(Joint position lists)
========
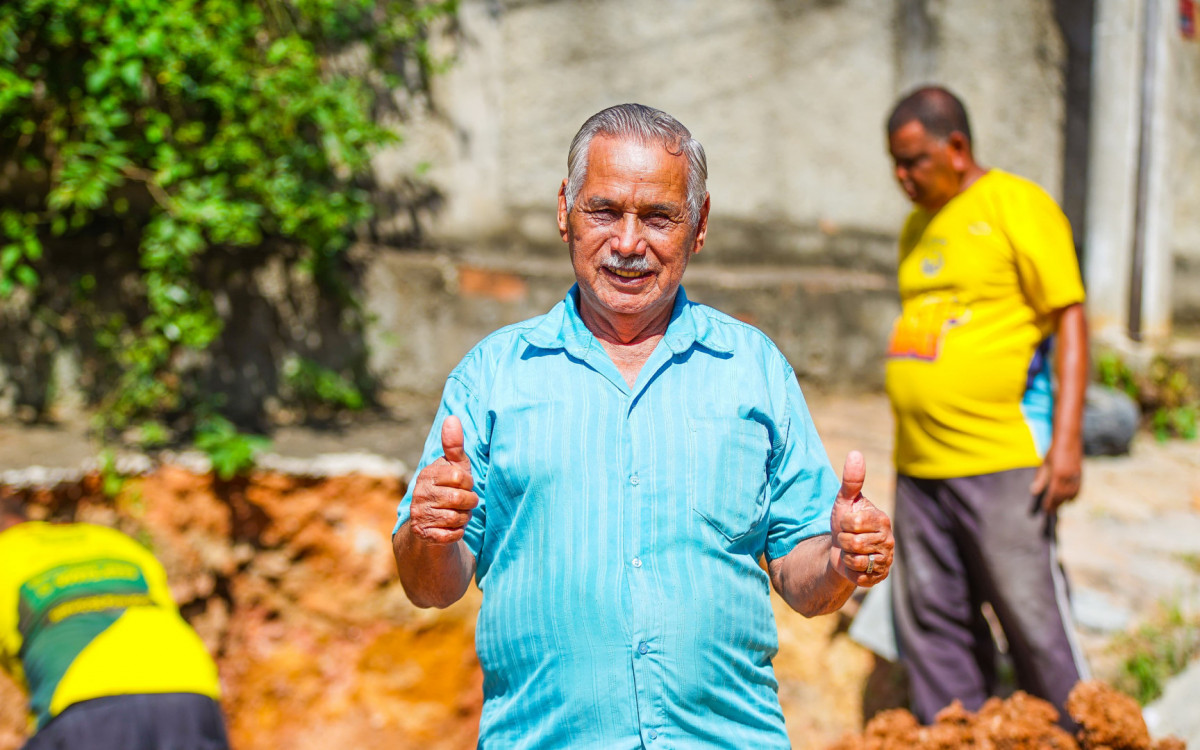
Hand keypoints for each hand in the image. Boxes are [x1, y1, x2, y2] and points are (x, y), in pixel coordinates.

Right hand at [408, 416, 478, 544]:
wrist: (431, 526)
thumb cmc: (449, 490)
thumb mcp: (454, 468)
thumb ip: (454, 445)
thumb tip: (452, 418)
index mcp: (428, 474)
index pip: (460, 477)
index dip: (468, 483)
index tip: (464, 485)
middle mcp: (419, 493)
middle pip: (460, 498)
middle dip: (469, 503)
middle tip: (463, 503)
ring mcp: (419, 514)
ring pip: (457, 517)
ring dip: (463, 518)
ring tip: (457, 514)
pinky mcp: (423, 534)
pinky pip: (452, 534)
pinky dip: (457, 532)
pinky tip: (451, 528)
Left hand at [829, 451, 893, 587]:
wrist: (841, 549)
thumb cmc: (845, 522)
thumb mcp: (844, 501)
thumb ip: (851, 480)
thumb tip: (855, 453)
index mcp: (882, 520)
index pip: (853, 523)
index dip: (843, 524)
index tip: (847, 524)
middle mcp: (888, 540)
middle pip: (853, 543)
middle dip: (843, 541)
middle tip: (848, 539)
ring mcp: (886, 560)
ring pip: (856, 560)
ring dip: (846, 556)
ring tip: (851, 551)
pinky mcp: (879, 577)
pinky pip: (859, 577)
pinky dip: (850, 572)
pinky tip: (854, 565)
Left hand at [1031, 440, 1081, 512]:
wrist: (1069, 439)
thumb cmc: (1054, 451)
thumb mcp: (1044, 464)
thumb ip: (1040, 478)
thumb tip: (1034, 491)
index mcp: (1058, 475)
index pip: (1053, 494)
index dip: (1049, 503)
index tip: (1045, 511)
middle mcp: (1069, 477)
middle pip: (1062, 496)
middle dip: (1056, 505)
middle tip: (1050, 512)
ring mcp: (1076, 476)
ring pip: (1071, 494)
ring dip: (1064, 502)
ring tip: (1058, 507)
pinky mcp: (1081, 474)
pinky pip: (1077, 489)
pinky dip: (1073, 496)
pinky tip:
========
PROBLEM STATEMENT →
Write out, word for word, every line from the one containing "index pip: (853, 523)" through the last line of the records above.

RESULT →
index pip: (853, 523)
index dip: (843, 524)
index tip: (847, 524)
middle mcp: (888, 540)
middle pip: (853, 543)
middle dip: (843, 541)
middle tip: (848, 539)
ring mcp: (886, 560)
ring pip: (856, 560)
ring dip: (846, 556)
ring tip: (851, 551)
pinky mcp: (879, 577)
pinky pip: (859, 577)
pinky dip: (850, 572)
pinky tip: (854, 565)
Left hand at [1031, 440, 1081, 512]:
wrist: (1069, 439)
thumb cmc: (1054, 451)
thumb mcp: (1044, 464)
thumb ip: (1040, 478)
thumb tip: (1034, 491)
index mcp: (1058, 475)
index pip: (1053, 494)
index dip: (1049, 503)
index tip: (1045, 511)
middle mcp: (1069, 477)
middle pip: (1062, 496)
middle dip: (1056, 505)
middle tip: (1050, 512)
ring mcp: (1076, 476)
ring pip: (1071, 494)
ring dip: (1064, 502)
ring tip: (1058, 507)
pinky mcp: (1081, 474)
pinky pip: (1077, 489)
pinky dip: (1073, 496)
pinky tip:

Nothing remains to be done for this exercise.